Required ML Engineering Team Lead - Applied AI Engineering Group
The Dream Job
It starts with you - a technical leader driven to build both the ML platform and the engineering team behind it. You care about reliable infrastructure, great developer experience, and growing engineers through real ownership. You'll set the technical direction for our ML platform - training pipelines, model serving, feature stores, experiment tracking, and compute orchestration - shaping how models reach production across cloud and on-prem, including air-gapped deployments.
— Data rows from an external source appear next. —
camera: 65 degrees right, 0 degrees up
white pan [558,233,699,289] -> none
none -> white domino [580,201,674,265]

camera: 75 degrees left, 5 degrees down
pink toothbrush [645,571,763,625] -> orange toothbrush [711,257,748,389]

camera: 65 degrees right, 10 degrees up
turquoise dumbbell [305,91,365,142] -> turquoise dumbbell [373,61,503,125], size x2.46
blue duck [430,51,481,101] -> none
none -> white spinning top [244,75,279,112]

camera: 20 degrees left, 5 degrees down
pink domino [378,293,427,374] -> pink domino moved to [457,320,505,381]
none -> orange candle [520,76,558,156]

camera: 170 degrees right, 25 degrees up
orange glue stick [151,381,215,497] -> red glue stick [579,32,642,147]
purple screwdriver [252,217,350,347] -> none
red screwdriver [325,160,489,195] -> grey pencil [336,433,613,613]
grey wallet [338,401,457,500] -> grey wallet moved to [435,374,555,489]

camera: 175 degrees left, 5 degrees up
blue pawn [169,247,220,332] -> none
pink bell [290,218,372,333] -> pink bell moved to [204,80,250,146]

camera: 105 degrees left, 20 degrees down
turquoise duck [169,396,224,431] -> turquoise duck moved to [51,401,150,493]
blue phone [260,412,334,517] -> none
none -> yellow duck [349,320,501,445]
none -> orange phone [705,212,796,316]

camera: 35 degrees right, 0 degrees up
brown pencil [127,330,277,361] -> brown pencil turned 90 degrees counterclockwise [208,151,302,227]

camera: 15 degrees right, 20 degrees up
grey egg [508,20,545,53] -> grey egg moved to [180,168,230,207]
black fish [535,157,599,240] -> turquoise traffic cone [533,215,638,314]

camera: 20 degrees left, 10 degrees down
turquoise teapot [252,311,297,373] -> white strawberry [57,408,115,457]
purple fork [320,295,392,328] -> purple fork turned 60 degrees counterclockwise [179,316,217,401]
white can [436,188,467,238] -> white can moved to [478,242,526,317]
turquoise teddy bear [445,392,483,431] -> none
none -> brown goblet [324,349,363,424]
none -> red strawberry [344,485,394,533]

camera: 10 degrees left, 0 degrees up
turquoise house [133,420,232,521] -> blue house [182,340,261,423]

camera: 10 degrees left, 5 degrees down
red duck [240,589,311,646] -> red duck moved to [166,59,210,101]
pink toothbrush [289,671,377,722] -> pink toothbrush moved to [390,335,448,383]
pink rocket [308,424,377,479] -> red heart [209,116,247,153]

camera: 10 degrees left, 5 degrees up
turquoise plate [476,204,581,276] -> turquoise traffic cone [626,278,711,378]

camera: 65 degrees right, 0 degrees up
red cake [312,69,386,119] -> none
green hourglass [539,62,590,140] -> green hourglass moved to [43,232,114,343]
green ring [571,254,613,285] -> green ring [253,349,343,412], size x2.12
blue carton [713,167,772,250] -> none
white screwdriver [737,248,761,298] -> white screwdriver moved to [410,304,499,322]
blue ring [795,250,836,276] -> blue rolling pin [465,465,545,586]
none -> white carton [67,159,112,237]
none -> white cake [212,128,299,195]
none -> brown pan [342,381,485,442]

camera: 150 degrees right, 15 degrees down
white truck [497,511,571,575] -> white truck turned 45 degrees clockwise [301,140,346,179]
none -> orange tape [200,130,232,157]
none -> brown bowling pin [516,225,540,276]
A significant part of the platform supports large language models, with unique challenges across training, evaluation, and inference in mission-critical environments. You stay close enough to the codebase to debug production issues, unblock your engineers, and make sound architecture calls.
If you want to make a meaningful impact, join our mission and lead the team that builds the ML platform driving Sovereign AI products - this role is for you.
The Dream-Maker Responsibilities
Set technical direction for the ML platform - training pipelines, model serving, feature stores, experiment tracking, and compute orchestration - through RFCs, prototypes, design reviews, and build-vs-buy decisions
Lead and grow a team of ML Engineers - hire, mentor, pair on hard problems, and raise the bar through code and design reviews
Contribute to critical systems, debug production issues, and maintain deep context on the codebase to inform technical decisions
Own operational excellence for model serving - set and enforce SLAs, run capacity planning, and keep compute costs predictable
Establish ML engineering standards - reproducible experiments, automated evals, model packaging, CI/CD for models, and observability
Support the full lifecycle of our models - from training on domain-specific data to low-latency inference powering production systems
Work closely with Data Platform, AI, Data Science, and Product teams - translate business priorities into engineering work and manage cross-team dependencies
Measure and improve developer experience - deploy friction, onboarding time, CI turnaround - as seriously as model performance.
Requirements: 6+ years in software engineering, ML engineering, or platform engineering, with hands-on experience building and operating ML infrastructure at scale.
2+ years leading an engineering team - hiring, mentoring, conducting design reviews, and shipping alongside your team
Engineering craft - Strong Python, distributed systems design, testing, secure coding, API design, CI/CD discipline, and production ownership.
ML platform & serving - Model serving frameworks (e.g., Triton, TorchServe, vLLM, Ray Serve); model packaging, deployment pipelines, and inference optimization
Training infrastructure - Distributed training pipelines (e.g., frameworks like PyTorch, JAX) experiment orchestration and reproducibility
ML lifecycle tooling - Feature stores, model registries, experiment tracking (e.g., MLflow, Weights & Biases); dataset versioning and lineage
Data pipelines - Building training and inference data pipelines; familiarity with tools like Spark, Airflow/Dagster, and streaming ingestion
Comfortable with AI coding tools like Cursor, Claude Code, or Copilot
Nice to Have:
Experience operating in constrained environments - on-premise, private cloud, or air-gapped deployments
Hands-on experience with simulation environments, synthetic data generation, or reinforcement learning workflows
Platform & infra - Kubernetes, AWS, Terraform or similar IaC, CI/CD, observability, incident response
Hands-on data science or applied ML experience.
This position is open to all candidates.